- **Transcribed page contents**

*** Begin section ***

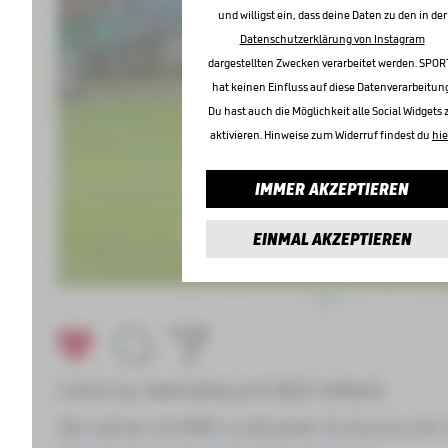
und willigst ein, dass deine Daten zu den in der
Datenschutzerklärung von Instagram
dargestellten Zwecken verarbeitet werden. SPOR
hat keinen Einfluss auf diese Datenverarbeitung
Du hast auch die Möglichkeit alle Social Widgets 
aktivieren. Hinweise zum Widerruf findest du
hie
IMMER AKZEPTIEREN
EINMAL AKZEPTIEREN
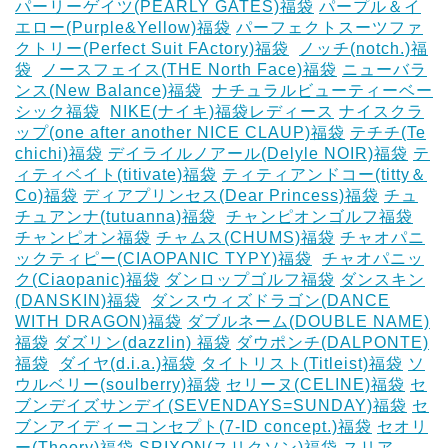
パーリーゲイツ(PEARLY GATES)福袋
パープル＆イ
エロー(Purple&Yellow)福袋
パーフェクトスーツファ
クトリー(Perfect Suit FActory)福袋
‎
ノッチ(notch.)福
袋
‎
ノースフェイス(THE North Face)福袋
ニューバラ
ンス(New Balance)福袋
‎
ナチュラルビューティーベー
シック福袋
‎
NIKE(ナイキ)福袋レディース
ナイスクラ
ップ(one after another NICE CLAUP)福袋
テチチ(Te
chichi)福袋
デイライルノアール(Delyle NOIR)福袋
テ
ィティベイト(titivate)福袋
ティティアンドコー(titty＆
Co)福袋
ディアプリンセス(Dear Princess)福袋
チュ
チュアンナ(tutuanna)福袋
‎
チャンピオンゴルフ福袋
チャンピオン福袋
チャムス(CHUMS)福袋
チャオパニ
ックティピー(CIAOPANIC TYPY)福袋
‎
チャオパニッ
ク(Ciaopanic)福袋
ダンロップゴルフ福袋
ダンスキン
(DANSKIN)福袋
‎
ダンスウィズドラゴン(DANCE
WITH DRAGON)福袋
ダブルネーム(DOUBLE NAME)
福袋
ダズリン(dazzlin) 福袋
ダウポンチ(DALPONTE)
福袋
‎
ダイヤ(d.i.a.)福袋
タイトリスト(Titleist)福袋
ソ
ウルベリー(soulberry)福袋
セリーヌ(CELINE)福袋
セ
ブンデイズサンデイ(SEVENDAYS=SUNDAY)福袋
セ
ブンアイディーコンセプト(7-ID concept.)福袋
セオリ
ー(Theory)福袋
SRIXON(スリクソン)福袋
スリア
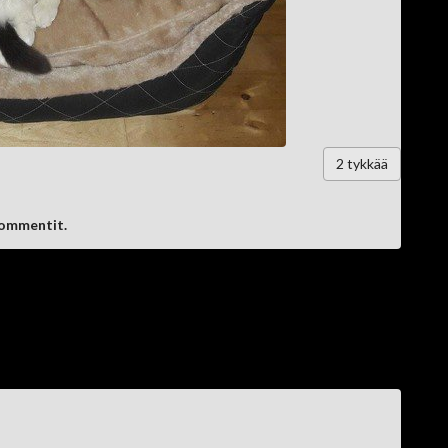
2
tykkää
kommentit.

*** End section ***

- **Exercise instructions**
Please go through the data and copy each line containing the word "AKZEPTIEREN".

- **Solution**
IMMER AKZEPTIEREN
EINMAL AKZEPTIEREN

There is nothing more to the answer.